To change what children and adults are offered on television, Blacks must exercise their economic clout, Cheryl Pearson-McNeil, Senior Vice President for Public Affairs and Government Relations at Nielsen, wrote in recent column for the NNPA News Service.

“’Scandal’ beat out standard favorites and reality shows the first week. But what about week two?” she asked. “Well, not so much. Black viewers tuned in higher numbers for “The Game” (2.01 million), followed by “Dancing with the Stars” (1.99) and “Real Housewives of Atlanta” (1.87), with ‘Scandal’ dropping to 1.74 million Black viewers.”

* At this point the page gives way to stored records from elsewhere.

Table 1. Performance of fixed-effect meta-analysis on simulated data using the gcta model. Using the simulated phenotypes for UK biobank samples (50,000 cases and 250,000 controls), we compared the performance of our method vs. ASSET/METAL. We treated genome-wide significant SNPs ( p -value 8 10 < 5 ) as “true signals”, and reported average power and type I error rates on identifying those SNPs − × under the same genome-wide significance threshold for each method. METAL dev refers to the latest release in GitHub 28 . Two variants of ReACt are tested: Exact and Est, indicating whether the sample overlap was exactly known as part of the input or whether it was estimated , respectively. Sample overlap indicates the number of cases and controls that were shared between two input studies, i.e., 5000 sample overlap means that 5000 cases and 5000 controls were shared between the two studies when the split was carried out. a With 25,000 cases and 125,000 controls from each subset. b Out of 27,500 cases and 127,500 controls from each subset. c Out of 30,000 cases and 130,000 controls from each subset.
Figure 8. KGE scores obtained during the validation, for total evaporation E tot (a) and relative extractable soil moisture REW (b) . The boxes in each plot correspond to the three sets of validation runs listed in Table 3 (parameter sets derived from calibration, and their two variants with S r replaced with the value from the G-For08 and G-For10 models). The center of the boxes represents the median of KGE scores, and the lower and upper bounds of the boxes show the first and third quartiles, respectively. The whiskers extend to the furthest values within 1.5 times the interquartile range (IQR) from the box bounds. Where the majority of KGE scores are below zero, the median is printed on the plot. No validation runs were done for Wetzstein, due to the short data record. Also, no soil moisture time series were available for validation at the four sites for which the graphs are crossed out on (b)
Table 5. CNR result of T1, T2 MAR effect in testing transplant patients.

Pearson-McNeil added, “The second week’s lower ‘Scandal’ numbers don’t coincide with the outcry I often hear from Blacks about the need for “quality programming with positive images.” It’s been 37 years ya’ll since an African-American woman has held a starring role in an hour-long primetime network dramatic series. Not since 1974, when ABC starred Teresa Graves in ‘Get Christie Love’ has a Black woman held that honor. So, if ABC and [Shonda] Rhimes [the Black creator of the show] are bold enough to give Blacks what we ‘say’ we want, wouldn’t one expect that the number of Black viewers to increase and not decrease each week?”